• EXTRAIT DU DOCUMENT:
Lorsque l’on s’intéresse aux impacts environnementaux d’un produit ou d’un service numérique, il est difficile de faire l’impasse sur ceux liés à la ressource en eau, une ressource vitale qu’il est essentiel de préserver. Quel que soit le secteur d’activité, les interactions avec l’eau sont présentes de façon plus ou moins évidente. 

Cependant, il n’est pas toujours facile de s’y retrouver parmi les différentes méthodes d’évaluation de l’empreinte eau qui cohabitent dans le monde de l’ACV. BL évolution vous propose un tour d’horizon des principales méthodes utilisées. Découvrez le mode de calcul de ces méthodologies et ce que cela signifie en termes d’interprétation dans les résultats et  les limites de ces méthodes à toujours garder en tête lors d’une analyse de cycle de vie.

Afin de vulgariser des éléments théoriques, nous avons par la suite utilisé des exemples issus du numérique, ces exemples sont volontairement simplifiés. 

 

Il existe une multitude d’indicateurs environnementaux qui ont un rapport avec l’eau. En effet, l’eau interagit généralement de plusieurs manières et à différents moments avec les systèmes étudiés dans les études environnementales, comme l’Analyse de Cycle de Vie (ACV)¹.

Les indicateurs (dits « midpoints² ») de l’ACV abordent chacun le sujet de l’eau sous un angle différent :

  • Épuisement des ressources en eau : mesure la consommation d’eau directe et indirecte.
  • Écotoxicité aquatique : mesure l’impact de polluants sur les écosystèmes aquatiques (rivières, lacs, océans).

• DONNÉES RÉPERTORIÉES:
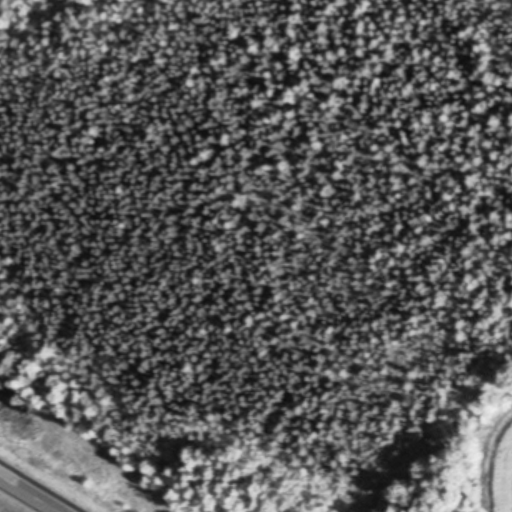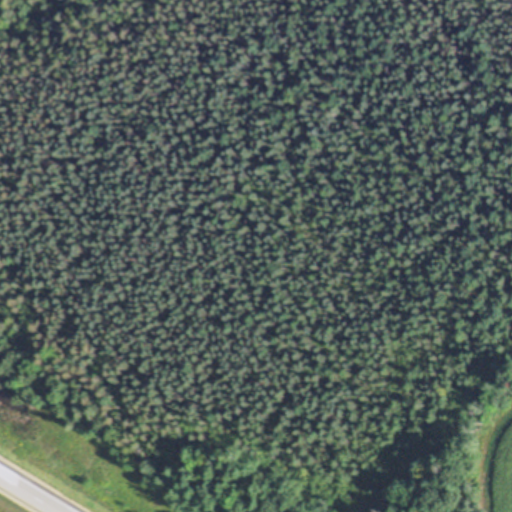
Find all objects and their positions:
road: (32, 492)
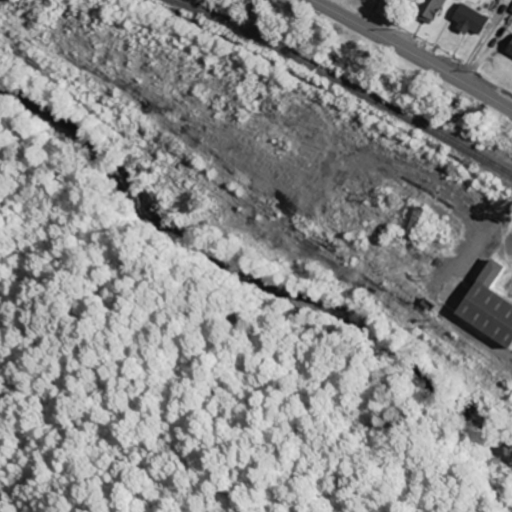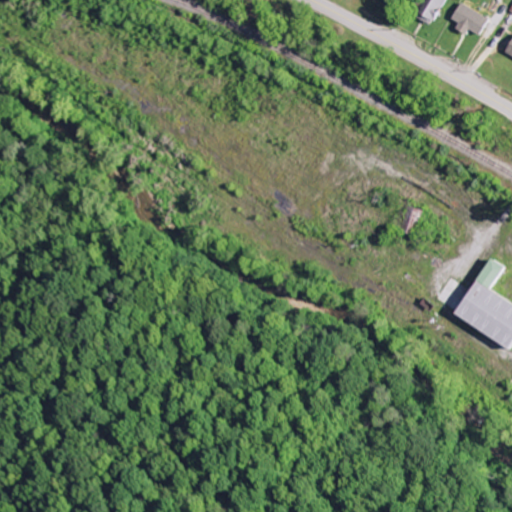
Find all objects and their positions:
building: (473, 19)
road: (413, 53)
building: (511, 53)
railway: (349, 82)
road: (475, 238)
building: (481, 304)
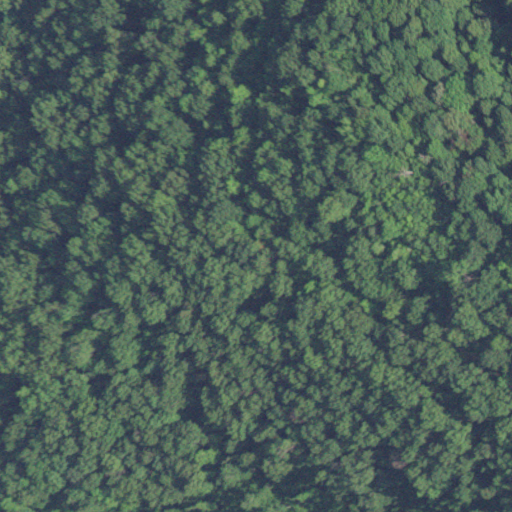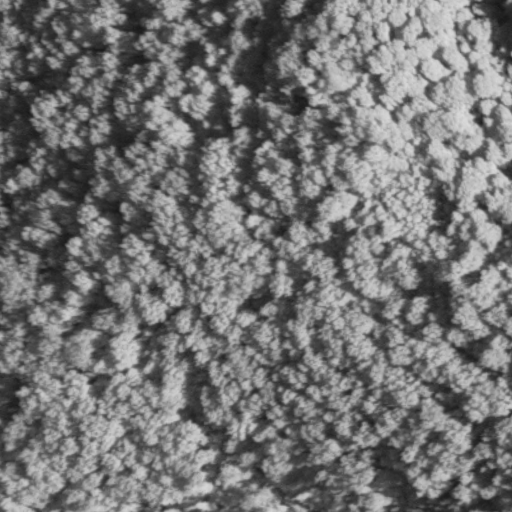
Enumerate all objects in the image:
road: (306, 229)
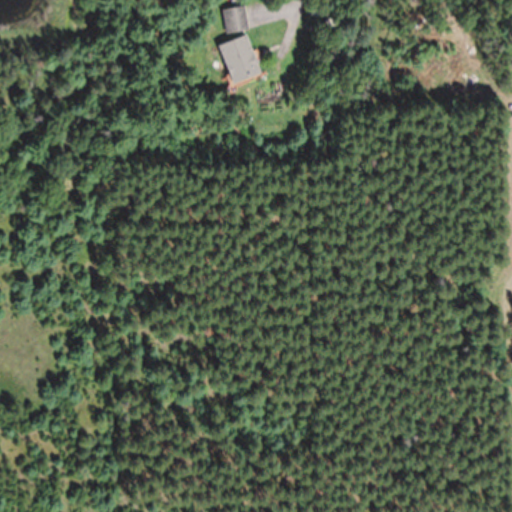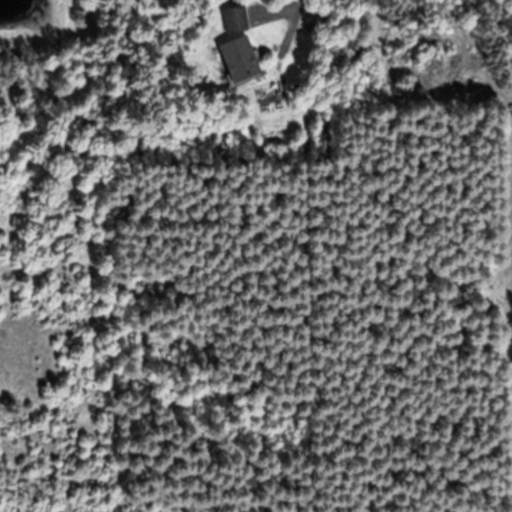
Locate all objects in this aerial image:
building: (234, 21)
building: (238, 61)
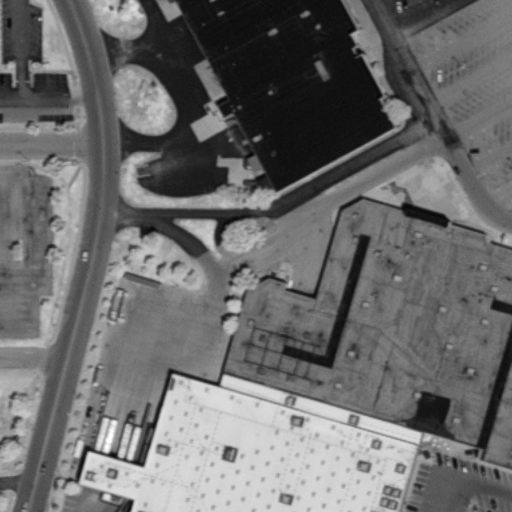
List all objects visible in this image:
road: (376, 1)
road: (426, 18)
road: (159, 24)
road: (462, 43)
road: (23, 49)
road: (131, 49)
parking lot: (29, 68)
parking lot: (469, 75)
building: (296, 78)
building: (292, 80)
road: (471, 82)
road: (50, 98)
road: (436, 116)
road: (480, 120)
road: (53, 140)
road: (216, 140)
road: (489, 160)
road: (376, 173)
road: (297, 195)
road: (498, 197)
road: (123, 215)
road: (16, 230)
road: (221, 240)
road: (315, 242)
parking lot: (24, 249)
road: (32, 250)
road: (95, 256)
road: (16, 271)
road: (219, 274)
road: (148, 338)
road: (35, 357)
building: (342, 378)
building: (345, 378)
road: (19, 479)
road: (470, 481)
parking lot: (461, 486)
parking lot: (78, 504)
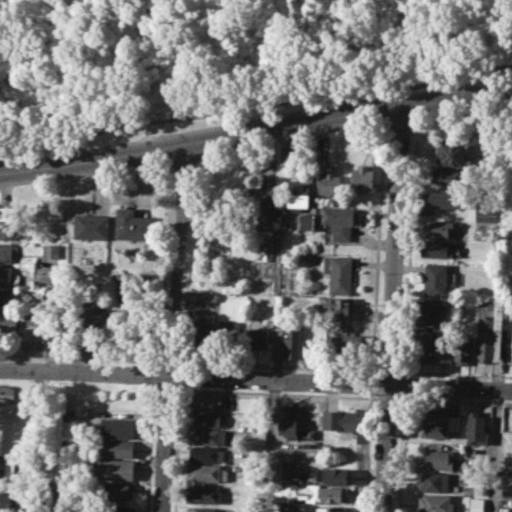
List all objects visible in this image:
park: (226, 60)
road: (255, 105)
road: (255, 130)
building: (451, 154)
building: (452, 154)
building: (362, 177)
building: (449, 177)
building: (449, 177)
building: (361, 178)
building: (328, 183)
building: (330, 183)
building: (298, 193)
building: (298, 194)
building: (444, 199)
building: (447, 199)
building: (260, 200)
building: (259, 201)
building: (486, 213)
building: (340, 220)
building: (307, 221)
building: (339, 221)
building: (7, 222)
building: (307, 222)
building: (131, 225)
building: (132, 225)
building: (90, 226)
building: (91, 226)
building: (9, 227)
building: (438, 227)
building: (436, 229)
building: (435, 248)
building: (436, 249)
building: (50, 250)
building: (50, 250)
building: (8, 251)
building: (8, 252)
road: (408, 257)
road: (376, 259)
building: (338, 273)
building: (337, 274)
building: (6, 276)
building: (6, 277)
building: (435, 279)
building: (435, 279)
building: (128, 290)
building: (209, 295)
building: (508, 296)
building: (6, 298)
building: (5, 299)
building: (337, 305)
building: (338, 306)
road: (390, 308)
building: (426, 313)
building: (428, 314)
building: (89, 315)
building: (34, 316)
building: (8, 321)
building: (8, 321)
road: (171, 327)
building: (203, 336)
building: (229, 337)
building: (257, 338)
building: (258, 338)
building: (484, 338)
building: (293, 339)
building: (484, 340)
building: (421, 342)
building: (291, 343)
building: (339, 343)
building: (345, 344)
building: (423, 345)
building: (444, 347)
building: (442, 348)
road: (276, 350)
building: (462, 351)
building: (462, 352)
road: (387, 370)
road: (370, 372)
road: (454, 372)
road: (256, 378)
road: (370, 383)
road: (402, 384)
road: (49, 388)
road: (166, 388)
road: (275, 392)
building: (6, 393)
building: (6, 393)
road: (386, 397)
building: (209, 400)
road: (453, 400)
building: (207, 401)
building: (69, 415)
building: (207, 418)
building: (288, 418)
building: (208, 419)
building: (288, 420)
building: (339, 420)
building: (339, 420)
building: (440, 424)
building: (440, 425)
building: (476, 425)
building: (115, 426)
building: (117, 428)
building: (476, 428)
building: (311, 433)
building: (307, 434)
building: (209, 436)
building: (210, 436)
building: (256, 437)
building: (257, 437)
road: (271, 445)
building: (117, 447)
road: (149, 447)
building: (117, 448)
road: (496, 450)
road: (367, 452)
road: (399, 452)
building: (205, 454)
building: (206, 454)
building: (437, 459)
building: (437, 459)
building: (508, 459)
building: (7, 465)
building: (6, 467)
building: (112, 468)
building: (114, 469)
building: (290, 469)
building: (290, 469)
building: (206, 472)
building: (207, 472)
building: (332, 475)
building: (335, 475)
building: (434, 481)
building: (433, 482)
building: (290, 488)
building: (473, 489)
building: (507, 489)
building: (284, 491)
building: (116, 492)
building: (116, 492)
building: (205, 493)
building: (330, 493)
building: (203, 494)
building: (331, 494)
building: (5, 501)
building: (6, 501)
building: (434, 503)
building: (435, 503)
building: (477, 504)
building: (476, 505)
building: (285, 507)
building: (113, 509)
building: (117, 509)
building: (202, 509)
building: (331, 509)
building: (332, 509)
building: (199, 510)
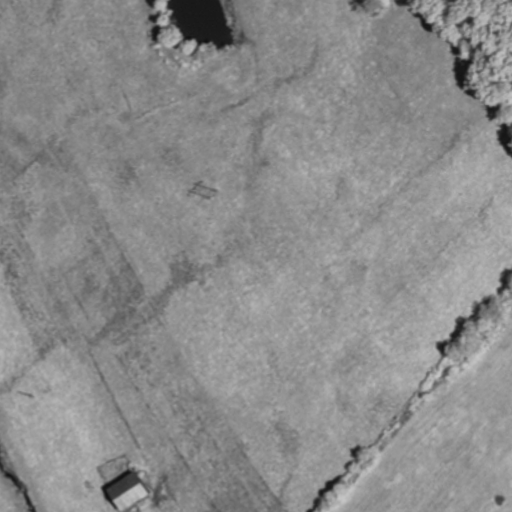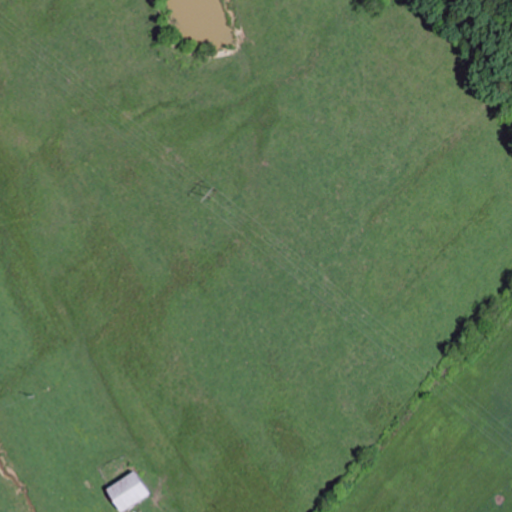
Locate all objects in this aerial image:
building: (122, 492)
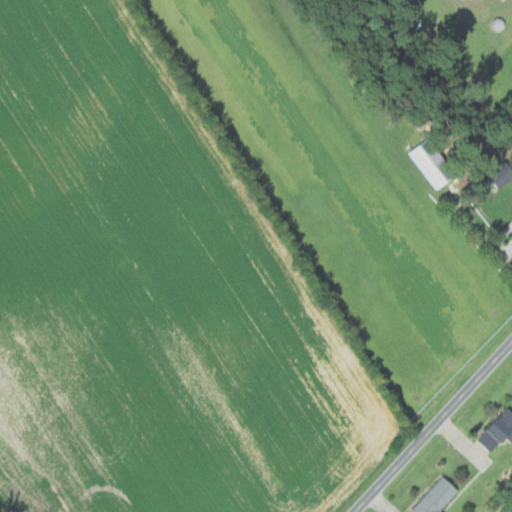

• CONSIGNES DE L'EXERCICE:
• A. Répondez à ces questions sur le texte sur l'empreinte eau :
(i) Qui propose un tour d'horizon des principales méthodes d'évaluation de l'empreinte eau ?
(ii) D'où proviennent les exemples utilisés pour vulgariser les éléments théoriques ?
(iii) Que mesure l'indicateur « Écotoxicité aquatique » ?
• B. Énumérez tous les écosystèmes aquatiques cités entre parenthèses dans le texte sur l'empreinte eau.
• C. Recopiez tout le passage du texte sur l'empreinte eau, de « Il existe une » jusqu'à « (rivières, lacs, océans). ».

• CORRIGÉ DES CONSIGNES:
• A.
(i) BL évolution.
(ii) Ils sont issus du numérique et volontairement simplifiés.
(iii) L'impact de polluants sur les écosystèmes aquatiques (rivières, lacs, océans).

• B. Rivières, lacs, océans.

• C.
Il existe une multitude d’indicateurs environnementaux qui ont un rapport avec l’eau. En effet, l’eau interagit généralement de plusieurs manières et à différents moments avec les systèmes étudiés dans les études environnementales, comme l’Analyse de Cycle de Vie (ACV)¹.

Les indicateurs (dits « midpoints² ») de l’ACV abordent chacun le sujet de l’eau sous un angle différent :

  • Épuisement des ressources en eau : mesure la consommation d’eau directe et indirecte.
  • Écotoxicité aquatique : mesure l’impact de polluants sur les écosystèmes aquatiques (rivières, lacs, océans).